* WHAT THIS TASK INVOLVES
Rewrite the stretch from the line containing "kingdom: Animalia" through the line containing "common name: Small copper" as a JSON list of strings, one string per line and no strings for blank lines. Include only those lines, both ends included.

(Data records)
- - - -
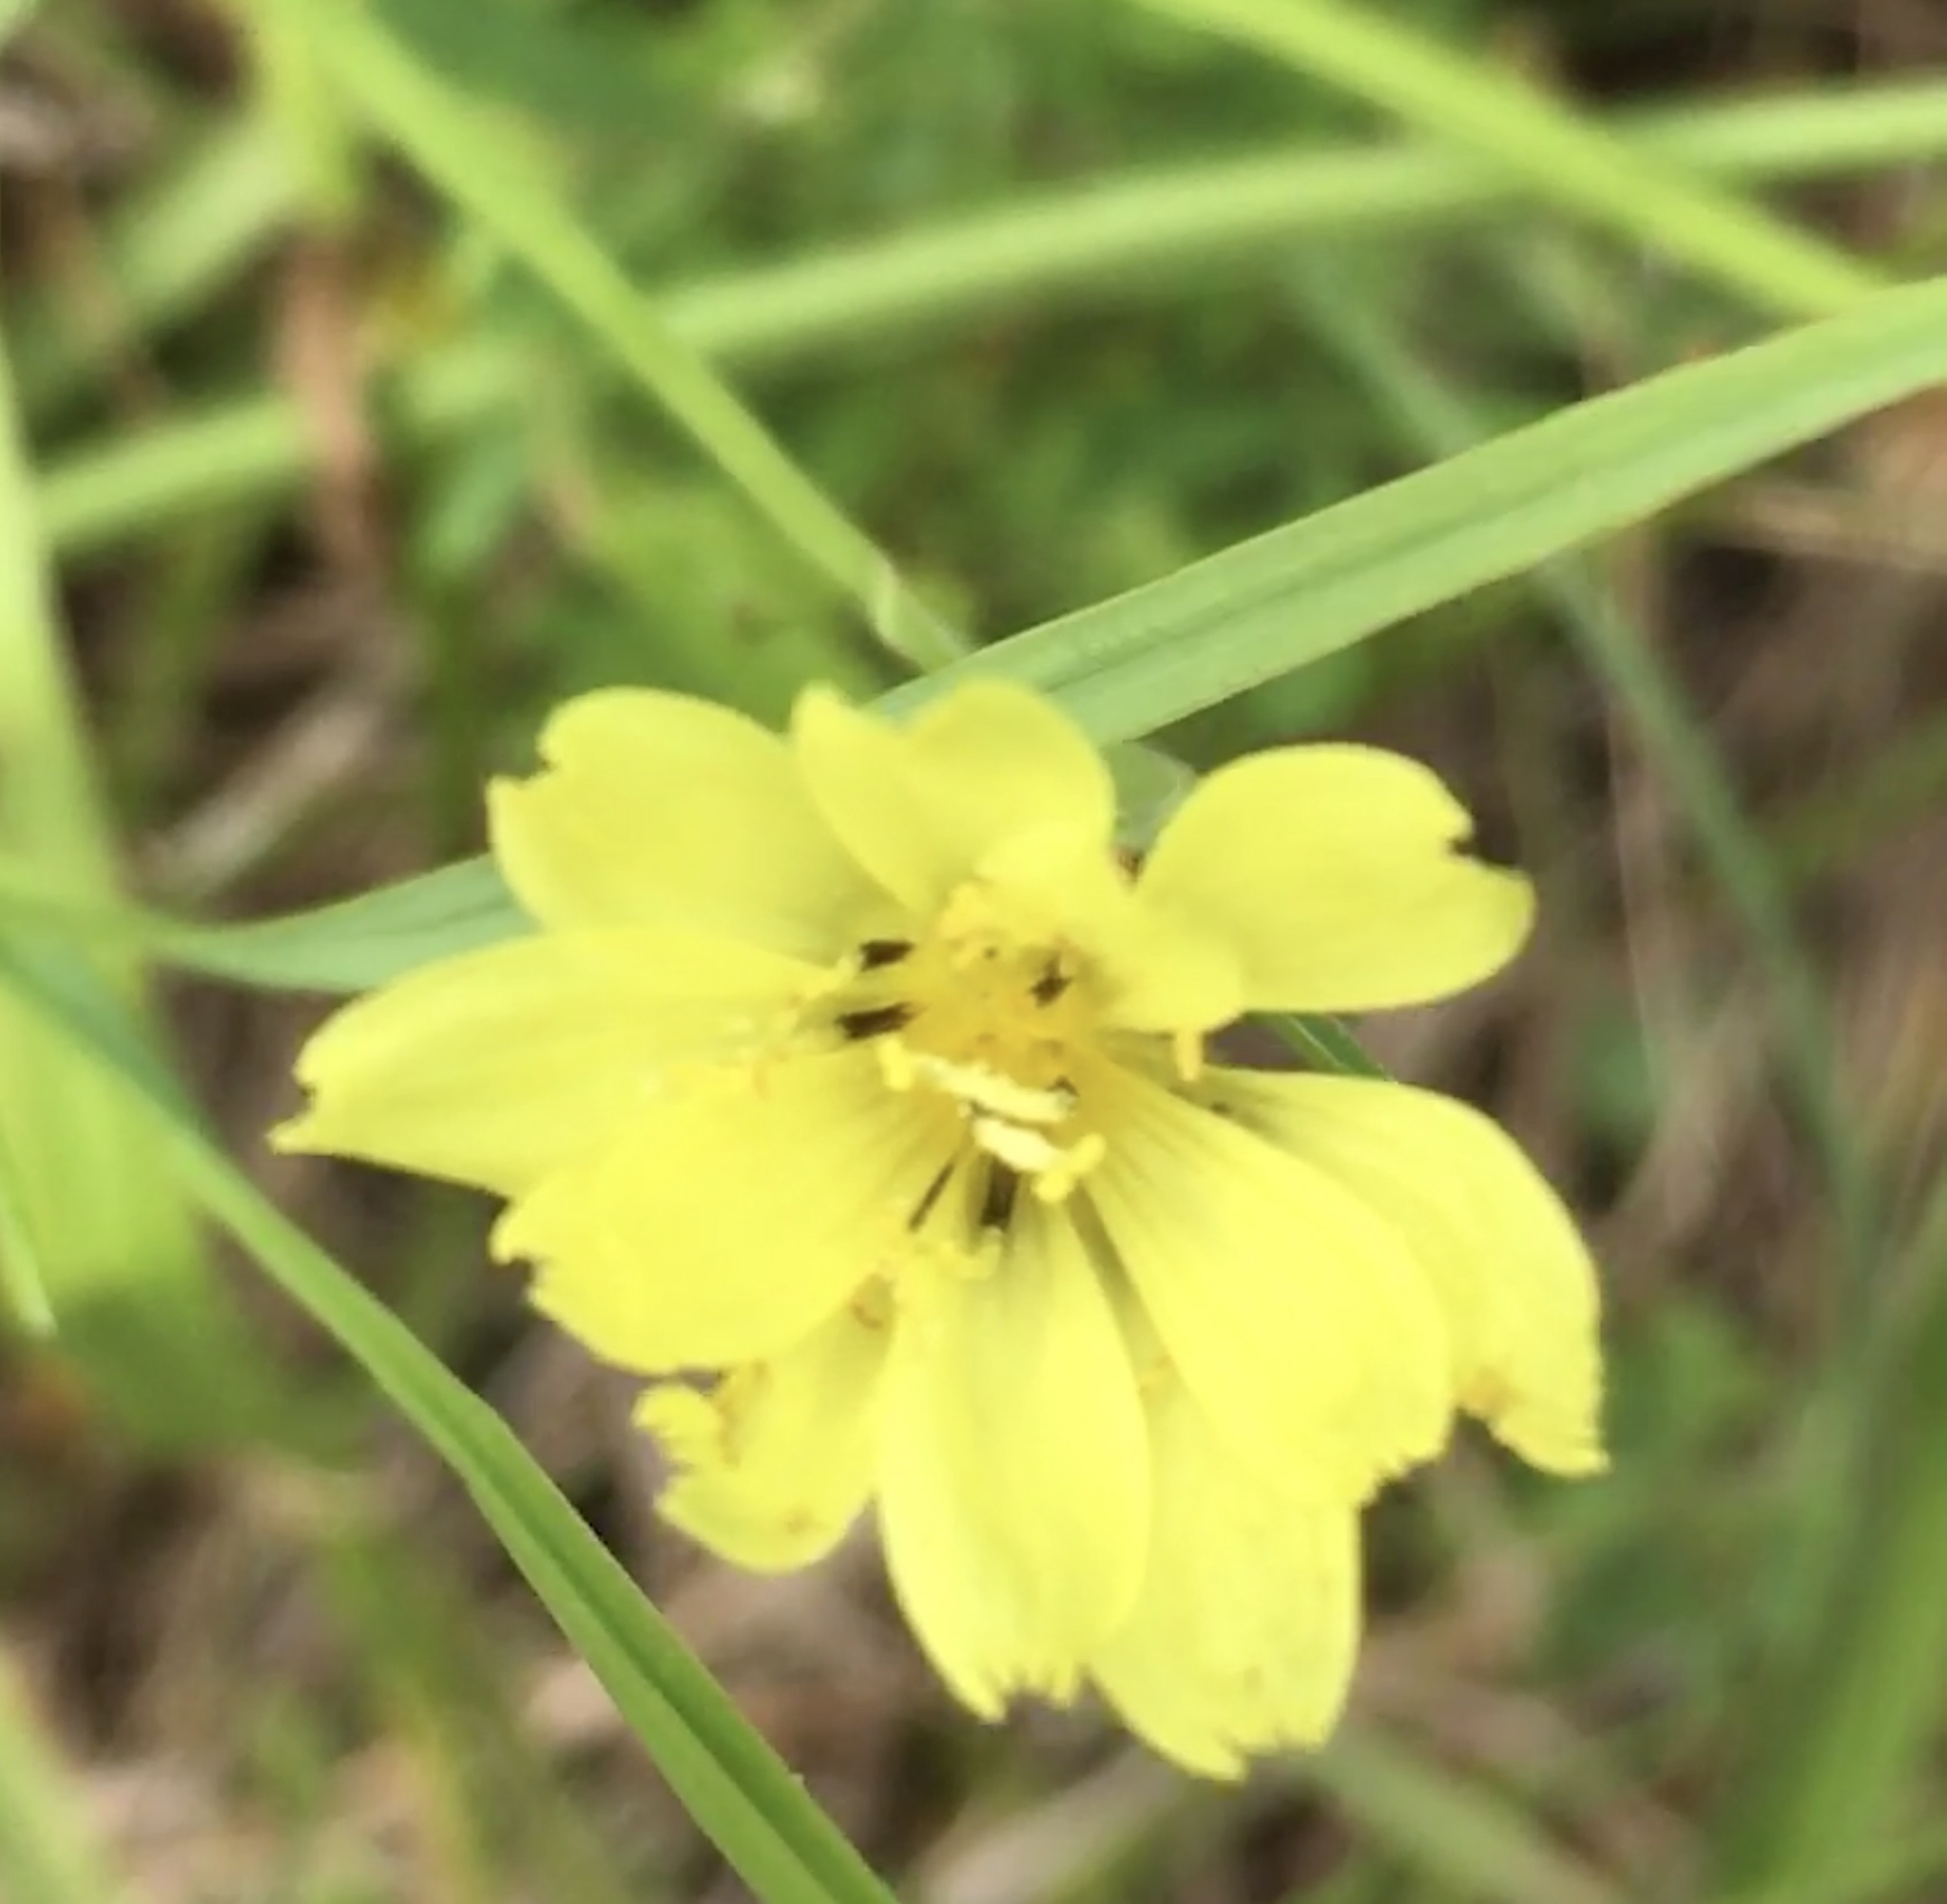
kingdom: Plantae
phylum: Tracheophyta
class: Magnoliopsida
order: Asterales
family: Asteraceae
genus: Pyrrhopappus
- - - -
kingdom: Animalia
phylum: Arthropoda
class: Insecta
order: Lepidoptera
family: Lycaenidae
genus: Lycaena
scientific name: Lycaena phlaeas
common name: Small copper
- - - -
* OUTPUT BELOW
[
  "kingdom: Animalia",
  "phylum: Arthropoda",
  "class: Insecta",
  "order: Lepidoptera",
  "family: Lycaenidae",
  "genus: Lycaena",
  "scientific name: Lycaena phlaeas",
  "common name: Small copper"
]